##### Data records

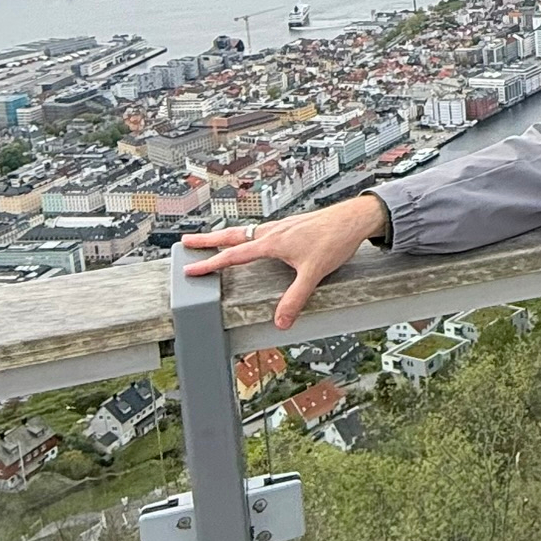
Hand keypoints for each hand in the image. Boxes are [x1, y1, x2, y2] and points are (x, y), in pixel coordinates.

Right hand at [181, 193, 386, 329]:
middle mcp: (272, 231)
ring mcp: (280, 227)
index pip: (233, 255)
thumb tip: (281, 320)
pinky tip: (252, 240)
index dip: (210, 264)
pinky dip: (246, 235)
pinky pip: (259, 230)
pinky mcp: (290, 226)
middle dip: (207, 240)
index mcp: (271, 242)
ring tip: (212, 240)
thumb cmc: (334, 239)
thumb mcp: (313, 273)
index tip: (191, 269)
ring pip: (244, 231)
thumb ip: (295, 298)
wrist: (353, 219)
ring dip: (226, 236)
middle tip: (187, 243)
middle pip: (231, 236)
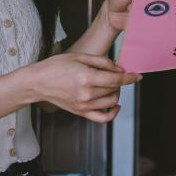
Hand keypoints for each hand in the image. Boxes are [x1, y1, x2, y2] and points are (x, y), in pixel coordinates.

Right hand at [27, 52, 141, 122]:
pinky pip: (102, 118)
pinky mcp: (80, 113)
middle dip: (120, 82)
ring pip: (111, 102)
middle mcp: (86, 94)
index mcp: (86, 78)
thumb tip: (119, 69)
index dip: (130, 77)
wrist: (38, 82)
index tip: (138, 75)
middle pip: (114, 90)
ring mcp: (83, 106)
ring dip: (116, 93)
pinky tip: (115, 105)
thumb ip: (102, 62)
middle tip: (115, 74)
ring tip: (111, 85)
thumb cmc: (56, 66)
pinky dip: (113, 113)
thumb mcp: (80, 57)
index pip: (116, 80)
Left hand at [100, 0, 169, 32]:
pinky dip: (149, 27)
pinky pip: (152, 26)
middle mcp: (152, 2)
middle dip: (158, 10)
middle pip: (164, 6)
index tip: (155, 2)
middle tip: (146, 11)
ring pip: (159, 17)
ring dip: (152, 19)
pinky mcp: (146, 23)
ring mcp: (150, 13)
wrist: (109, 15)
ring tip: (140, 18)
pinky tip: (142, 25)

##########
##### Data records

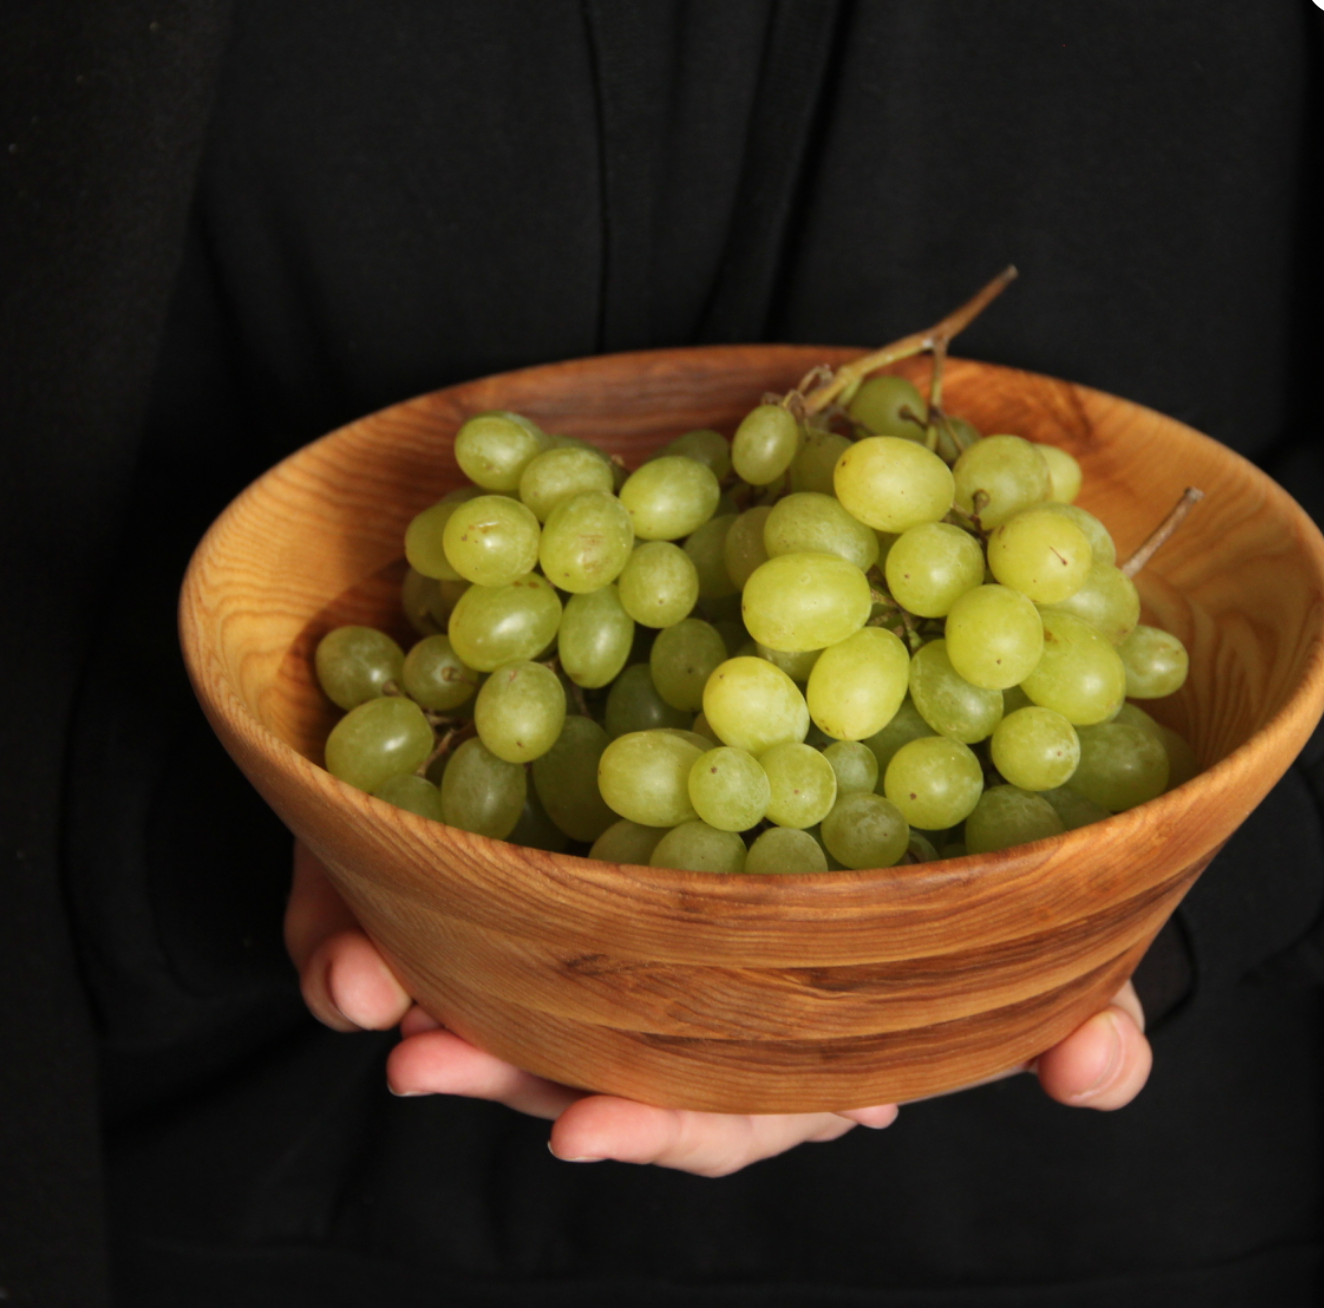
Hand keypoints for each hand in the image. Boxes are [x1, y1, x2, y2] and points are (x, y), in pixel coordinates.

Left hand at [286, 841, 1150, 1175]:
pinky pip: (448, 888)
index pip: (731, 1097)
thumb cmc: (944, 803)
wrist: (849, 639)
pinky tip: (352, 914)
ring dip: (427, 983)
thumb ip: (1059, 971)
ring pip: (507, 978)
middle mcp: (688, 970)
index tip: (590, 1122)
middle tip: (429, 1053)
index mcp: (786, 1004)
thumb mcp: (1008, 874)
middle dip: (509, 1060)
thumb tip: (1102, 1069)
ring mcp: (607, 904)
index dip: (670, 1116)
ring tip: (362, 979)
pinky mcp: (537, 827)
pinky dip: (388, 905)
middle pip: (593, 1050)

##########

* _What you should do_
Please give again the lines above between the line holding "middle tip: (146, 11)" and the line holding "pinky tip: (142, 25)", inclusive, exactly as they are and with nothing added.

* _Answer space_
middle tip: (146, 11)
ring pip: (159, 17)
ring dip: (152, 19)
pinky mcp: (146, 23)
ring mcp: (150, 13)
wrist: (109, 15)
ring tip: (140, 18)
pinky tip: (142, 25)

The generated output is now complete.